British Literary & Cultural Studies (Prof. Frenk)

The time span we will discuss in this lecture course was turbulent and violent. In the field of literature, it led to an enormous diversity of experiments and writing styles. From late Victorian and Edwardian visions of the future to the aftermath of World War II, these few decades were replete with ruptures on all cultural levels. In this lecture course, we will both closely read canonical texts and look at selected literary and cultural contexts. Among the topics to be discussed are: the synchronicity of the old and the new, the late colonialism, diverse ‘isms’ within the project of modernism, war literature, the fragmented individual, changes in narrative techniques, formal experiments in poetry, old and new roles of art, changes of sex / sexualities / gender, generic innovations, the intermedial dialogue between literature and film. Among the authors to be discussed are: H. G. Wells, Rudyard Kipling, Joseph Conrad, George Bernard Shaw, Robert Graves, Siegfried Sassoon, Wilfred Owen, R. C. Sherriff, Vera Brittain, Virginia Woolf, William Butler Yeats, T. S. Eliot, James Joyce, D. H. Lawrence, E. M. Forster, W. H. Auden, Stephen Spender, Louis MacNeice, Aldous Huxley, Agatha Christie, Evelyn Waugh, Noël Coward, George Orwell, Graham Greene, Dylan Thomas.

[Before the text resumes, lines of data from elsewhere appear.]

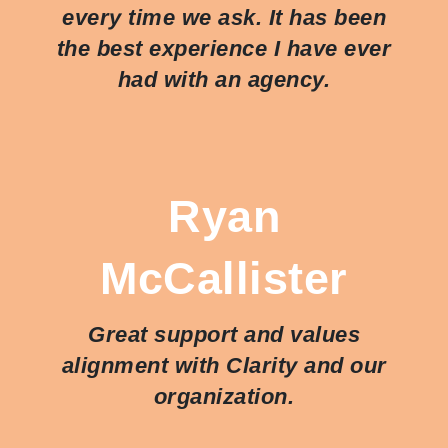
every time we ask. It has been
the best experience I have ever
had with an agency.
Ryan
McCallister
Great support and values
alignment with Clarity and our
organization.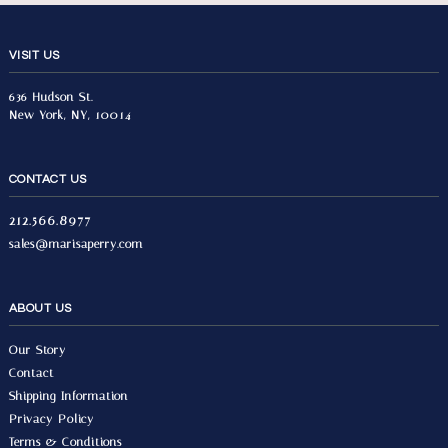
VISIT US
636 Hudson St.
New York, NY, 10014
CONTACT US
212.566.8977
sales@marisaperry.com
ABOUT US
Our Story
Contact
Shipping Information
Privacy Policy
Terms & Conditions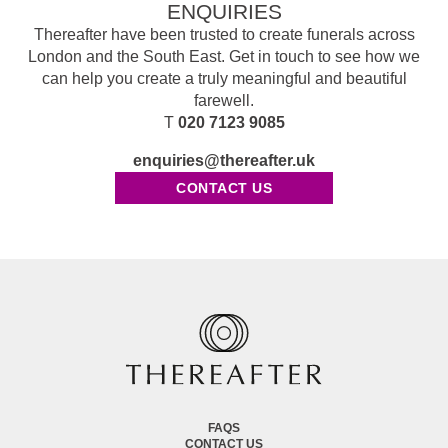
ENQUIRIES
Thereafter have been trusted to create funerals across
London and the South East. Get in touch to see how we
can help you create a truly meaningful and beautiful
farewell.
T
020 7123 9085
enquiries@thereafter.uk
CONTACT US
FAQS
CONTACT US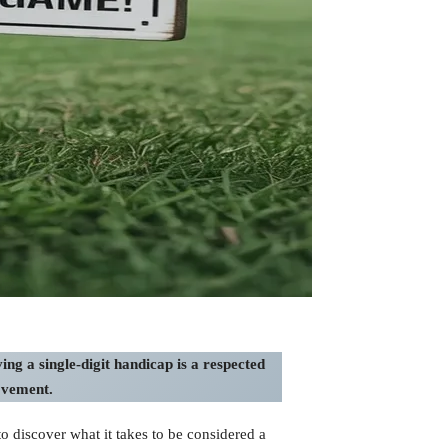
ng a single-digit handicap is a respected
ovement.
 discover what it takes to be considered a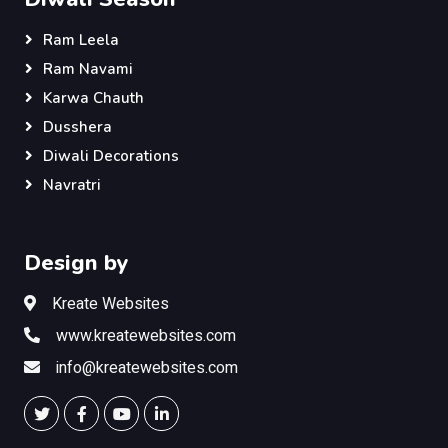
Ram Leela
Ram Navami
Karwa Chauth
Dusshera
Diwali Decorations
Navratri
Design by
Kreate Websites
www.kreatewebsites.com
info@kreatewebsites.com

 There will be a final test (45 mins) in the second half of the last lecture (19 July 2022).

In this seminar, we will first discuss the movement of modernism in general, which manifested itself in numerous artistic and intellectual domains at the beginning of the twentieth century. We will then closely read and contextualise two of the most canonical modernist texts in English literature. Since its publication in 1922, T. S. Eliot’s The Waste Land has come to be considered by many as the epitome of modernist poetry. Among other features, the poem’s many intertextual references and its demanding multiplicity, which can also be read as fragmentariness, have come to be considered as modernist. In Mrs Dalloway (1925), Virginia Woolf follows her heroine Clarissa through one day.  In a writing style that is markedly different from other novels written at the time, Mrs Dalloway gives its readers insights into Clarissa’s inner thoughts and into British upper and middle-class society after the First World War.

At the end of the seminar, we will discuss the 1997 film version of Mrs Dalloway (dir. Marleen Gorris) and, if we still have the time, the 2002 film The Hours (dir. Stephen Daldry).